For many people, America’s sweetheart will always be Doris Day, the singer of classic songs like “Que Sera, Sera” and one of the biggest box-office stars of the ’50s and ’60s.
Her famously wholesome image extended to her real life as well: the star was famous for her deep love of animals, and spent decades advocating for them through a number of charities and organizations.
Day passed away in 2019, but her legacy as an animal rights advocate lives on. Now, in honor of her 100th birthday, the animal foundation that still bears her name is hoping to raise money for pets in need.
The Doris Day Animal Foundation (DDAF) is a nonprofit the star founded in 1978. It has been operating for decades, and Day was directly involved until her death at the age of 97. The charity offers grants to nonprofit animal organizations, including animal rescues, spay/neuter programs and programs that allow seniors to keep their pets.
April 3 this year will mark what would’ve been Doris Day’s 100th birthday, and the charity is hoping to honor the actress’ legacy by raising a lot of money for animal causes.
According to a press release from the foundation, DDAF is launching the “#DorisDay100 Challenge,” calling on fans to donate in her memory between April 1 and April 3, with the goal of raising $100,000.
In addition to making a donation, fans are asked to upload “a picture or video which demonstrates how they are carrying on the legacy of Doris and her enduring passion for animal welfare” with the hashtag #DorisDay100.
Donations will help go to a very urgent cause. The DDAF is matching donations up to $100,000 which will go specifically to help animals effected by the war in Ukraine.
The foundation shared a video featuring dozens of celebrity supporters calling on support and wishing the late Doris Day a happy birthday, including Tony Bennett, Kaley Cuoco, Dick van Dyke, Carol Burnett and even the late Betty White.
The campaign is similar to the “Betty White Challenge” that fans started in January, in honor of the Golden Girls star’s 100th birthday, just weeks after she had passed away.
That campaign was a big success, with animal rescues across the country receiving increased donations on January 17.
Hopefully, this tribute to Doris Day will prove to be as successful.
Doris Day, advocate for animals
Doris Day was one of the biggest stars of her era, launching from a successful music recording career in the big band era to being one of the biggest Hollywood stars of the ’50s and ’60.
She is best remembered for her films opposite Rock Hudson, including her Oscar-nominated role in Pillow Talk. She is also known for Alfred Hitchcock’s thriller The Man Who Knew Too Much, which introduced Day’s signature song, “Que Sera, Sera (Whatever Will Be, Will Be).” She also starred in her own popular sitcom.

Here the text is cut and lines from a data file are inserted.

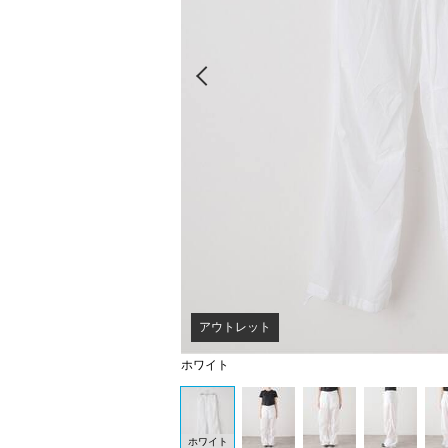
Prev
アウトレット
ホワイト
ホワイト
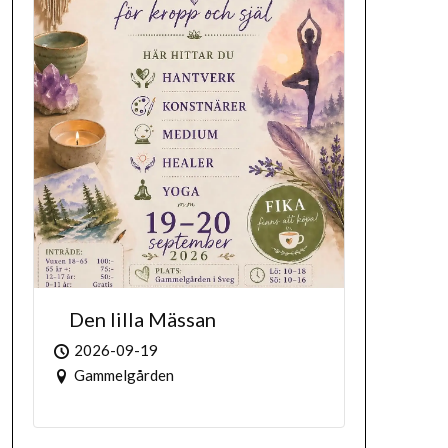
Den lilla Mässan
2026-09-19
Gammelgården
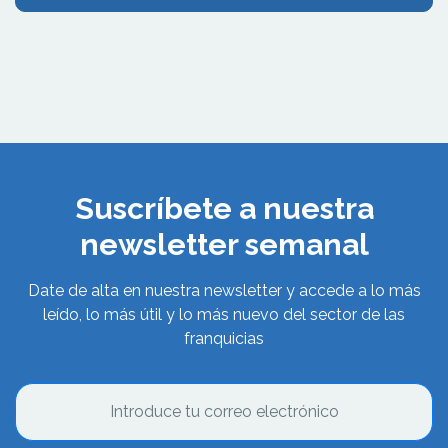
Suscríbete a nuestra
newsletter semanal
Date de alta en nuestra newsletter y accede a lo más
leído, lo más útil y lo más nuevo del sector de las
franquicias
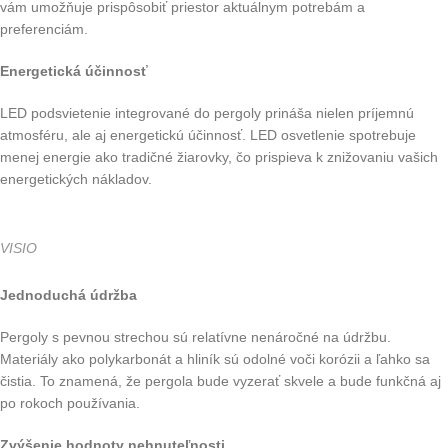
vám umožňuje prispôsobiť priestor aktuálnym potrebám a
preferenciám.
Energetická účinnosť
LED podsvietenie integrované do pergoly prináša nielen príjemnú
atmosféru, ale aj energetickú účinnosť. LED osvetlenie spotrebuje
menej energie ako tradičné žiarovky, čo prispieva k znižovaniu vašich
energetických nákladov.
VISIO
Jednoduchá údržba
Pergoly s pevnou strechou sú relatívne nenáročné na údržbu.
Materiály ako polykarbonát a hliník sú odolné voči korózii a ľahko sa
čistia. To znamená, že pergola bude vyzerať skvele a bude funkčná aj
po rokoch používania.
Zvýšenie hodnoty nehnuteľnosti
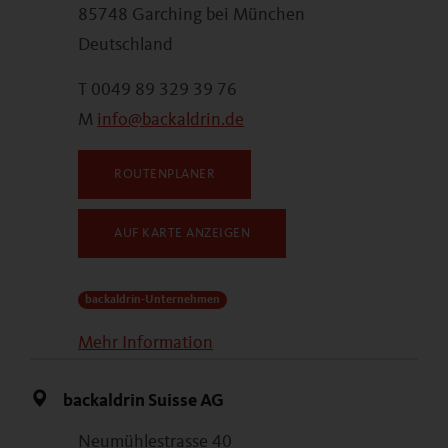
85748 Garching bei München
Deutschland
T 0049 89 329 39 76
M
info@backaldrin.de
ROUTENPLANER
AUF KARTE ANZEIGEN
backaldrin-Unternehmen
Mehr Information
backaldrin Suisse AG
Neumühlestrasse 40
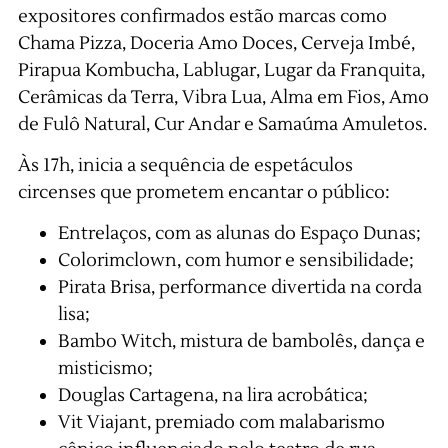
expositores confirmados estão marcas como
Chama Pizza, Doceria Amo Doces, Cerveja Imbé,
Pirapua Kombucha, Lablugar, Lugar da Franquita,
Cerâmicas da Terra, Vibra Lua, Alma em Fios, Amo
de Fulô Natural, Cur Andar e Samaúma Amuletos.
Às 17h, inicia a sequência de espetáculos
circenses que prometem encantar o público:
Entrelaços, com as alunas do Espaço Dunas;
Colorimclown, com humor e sensibilidade;
Pirata Brisa, performance divertida na corda
lisa;
Bambo Witch, mistura de bambolês, dança e
misticismo;
Douglas Cartagena, na lira acrobática;
Vit Viajant, premiado com malabarismo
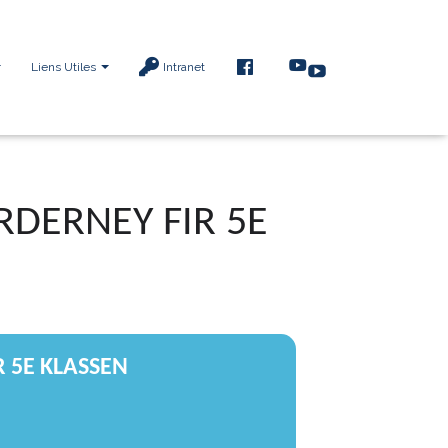
F
Liens Utiles
Intranet
A
C
E
B
O
O
K
RDERNEY FIR 5E
 5E KLASSEN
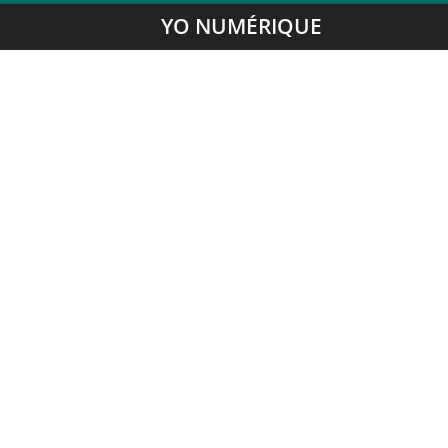
YO NUMÉRIQUE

But Day was almost as well known as a tireless advocate for animals. Her interest in helping pets reportedly came from a sad personal incident: she received her first dog, Tiny, as a 15-year-old while recovering from a car accident. But when she took Tiny for a walk without a leash while she was still on crutches, the dog ended up getting loose and being killed by a car.
According to DDAF, Day felt she had “betrayed” Tiny by not being more careful and dedicated her life to rescuing animals.
Day was so well-known for her love of animals in Hollywood that she was nicknamed the “Dog Catcher of Beverly Hills,” going out and rescuing stray animals and getting her fellow stars to adopt.
Another incident that inspired her to take up the cause was filming The Man Who Knew Too Much in Morocco in 1956: according to PETA, she became distressed after seeing how the goats, horses, cows and other animals used in the filming were treated on set. She refused to continue working until they got better treatment, and set up a feeding station for them and supervised their care.
Day was also among the first stars to condemn the use of fur in fashion, appearing in anti-fur newspaper ads alongside actresses Mary Tyler Moore, Angie Dickinson and Jayne Meadows.
She started the Doris Day Pet Foundation in 1978, which evolved into the Doris Day Animal Foundation. She also formed the Doris Day Animal League, a non-profit lobbying organization, which later merged with the Humane Society of the United States.
Another lasting impact Day had was founding “Spay Day USA” in 1995 to promote the spaying and neutering of animals. The annual event continues as “World Spay Day,” held on the last Tuesday of every February.
She also helped start a sanctuary for abused and neglected horses, the Doris Day Horse Rescue and Adoption Center.
She remained an active and passionate champion of animal rights until her death in 2019. Even after her passing, her legacy is still used to help animals: a posthumous auction of Day’s belongings raised $3 million for animal charities in 2020.
Doris Day dedicated a huge part of her life to helping animals, and we’re glad to see her legacy has continued after her death.
We hope her foundation receives many donations from fans on her 100th birthday, which will go far in helping animals including those in Ukraine.